Die Großeltern, ihre Schwiegertöchter und die Enkelkinder durften von ihren Söhnen, Ehemännern und Vätern im Krankenhaus von Chamonix Abschied nehmen. Gunnar und Lennart Seidler wurden dann auf dem Dinglinger Friedhof und dem Friedhof in Kippenheim beerdigt. Gunnar war Oberkommissar auf dem Lahrer Polizeirevier, Lennart Diplom-Ingenieur für Verfahrenstechnik. Ihre Söhne seien sehr liebevolle Väter gewesen, erzählen die Großeltern.

Nach dem Unglück sei er in ein tiefes seelisches Loch gestürzt, sagt Franz Seidler, der bis zu seiner Pensionierung 2007 Rektor der Johann-Peter-Hebel-Schule in Dinglingen war. Luitgard Seidler ist pensionierte Grundschullehrerin und hat fast zwei Jahrzehnte an der Schutterlindenbergschule unterrichtet. Die gebürtige Lahrerin erzählt, dass sie nach dem Tod ihrer Söhne eine schwere Depression erlitten habe.

Die Enkelkinder bringen wieder Leben ins Haus

Und wie geht es ihnen heute? "Recht gut, den Umständen entsprechend", sagen sie. Sie seien dankbar für die schöne gemeinsame Zeit mit ihren Söhnen und vor allem auch für ihre Enkelkinder, die ihnen "Trost, Rettung und Leben bedeuten".

Im Vorjahr konnten sie ihre Enkel wegen der Coronakrise monatelang nicht sehen "und an Weihnachten nur auf Abstand", erzählen die Großeltern. "Da begann ich für jedes der drei Mädchen ein ›Papa-Buch‹ zu schreiben und zu gestalten. Ich erzählte darin die Geschichte ihrer Väter von der Geburt an", sagt Luitgard Seidler. Die fertigen Büchlein, für die sie jeweils mehr als einen Monat gebraucht hatte, schenkte sie ihren Enkeln am dritten Todestag ihrer Väter. Die Kinder hätten sich sehr darüber gefreut und gleich neugierig darin geblättert, "das war für mich Bestätigung und Dank für alle meine Mühe."

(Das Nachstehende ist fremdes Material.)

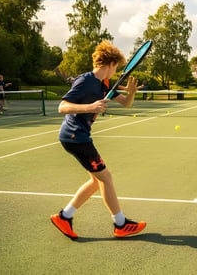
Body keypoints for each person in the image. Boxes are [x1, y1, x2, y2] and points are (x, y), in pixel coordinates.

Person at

Beim Lesen und Betrachten der Bilder lernen die Kinder ihre Väter neu kennen. So erfahren die Töchter von Gunnar Seidler über ihren Vater etwa, dass er als Kind genauso gern Himbeerkuchen gegessen hat, wie sie es heute tun. In dem Buch, das die Tochter von Lennart Seidler erhalten hat, ist an einer Stelle die Rede davon, dass Lennart als Kind ein weiches Herz hatte und Tiere liebte. Besonders gern habe er mit Katzen gespielt.

Das Schreiben der "Papa-Bücher" sei für sie eine Art Therapie gewesen, so Luitgard Seidler. "Die Erinnerung an die Kindheit von Gunnar und Lennart weckten in mir so viel Wärme, Nähe und Dankbarkeit, sie gehabt zu haben." Jetzt ist sie gerade dabei, für jedes Enkelkind ein weiteres Buch voller Erinnerungen an ihre verstorbenen Väter zu schreiben. In den nächsten "Papa-Büchern" soll es um Gunnar und Lennart im Erwachsenenalter gehen.

Die große Zuwendung und Unterstützung vieler Menschen haben ihnen die über die große Trauer über den Tod ihre Söhne hinweg geholfen, sagen Franz und Luitgard Seidler. Sie seien noch heute dankbar, dass so viele Menschen zur Trauerfeier in der Kirche Sancta Maria kamen.